Sur le chemin du retour, dans la voiture, ma fille a parlé sans s’arrêter, comme si elle avait gardé sa voix en réserve toute la nuit.
— Tu sais, Maman… hier, je croyais que Noël, c’était la table, les cadeaux, les gens. Et là… j’ai l’impression que c’était… ça. Le jardin. Le chien. Le monsieur. Même si je ne le connaissais pas.
J’ai senti mes yeux piquer. Je ne voulais pas pleurer devant elle, pas comme une leçon. Alors j’ai juste hoché la tête.
— Moi aussi, ai-je murmuré.
À la maison, il restait des plats dans des boîtes, des miettes de pain, un sapin un peu triste.
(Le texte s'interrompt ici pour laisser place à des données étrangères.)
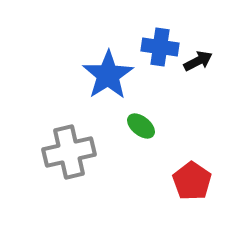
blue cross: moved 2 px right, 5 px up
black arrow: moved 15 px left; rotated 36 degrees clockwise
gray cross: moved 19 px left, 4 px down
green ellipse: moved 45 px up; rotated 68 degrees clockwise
On aurait pu décider que tout ça était « fichu ». Au lieu de ça, on a mis de l’eau à bouillir, on a réchauffé ce qui pouvait l’être, on a coupé du pain, et on s’est assis tous les trois, plus Vasco, autour de la table.
Ce n’était pas un repas de fête. C’était mieux. C’était un repas qui ne devait rien à l’apparence.
Mon mari a levé son verre d’eau.
— À Monsieur Morel, a-t-il dit.
Ma fille a ajouté, sans hésiter :
— À Nestor aussi. Même si… c’était Vasco.
Vasco, évidemment, n’a rien dit. Il a juste soupiré, ce grand soupir de chien qui a porté trop de poids émotionnel pour un seul corps. Et il a posé sa tête sur mes genoux, comme la veille, mais cette fois, c’était moi, la vivante, qui avais besoin de ça.
Le soir, avant de se coucher, ma fille a pris sa manette, l’a posée sur l’étagère, et elle est revenue.
— On retourne quand ? a-t-elle demandé.
J’ai souri, épuisée et étonnamment légère.
— Bientôt, ai-je répondu. On retournera bientôt.
Plus tard, dans le noir, je me suis repassé la scène de la chambre 304. La porte entrouverte. Le fauteuil. La phrase « Ah… te voilà, Nestor. » Et je me suis rendu compte que ma peur, au fond, n’avait jamais été de « rater Noël ».
Ma peur, c’était de passer à côté de ce qui est vrai, parce qu’on a les mains pleines de ce qui est prévu.
Cette fois-là, Vasco avait vidé mes mains. Il m’avait forcée à choisir. Et, sans le savoir, il avait aussi planté quelque chose. Pas seulement des pépins dans un jardin, mais une idée simple, tenace, qui commence doucement et qui, parfois, devient un arbre :
On peut rater un repas. On peut rater une heure. On peut même rater une fête entière.
Mais si on reste, vraiment, au bon endroit, au bon moment… on ne rate pas l’essentiel.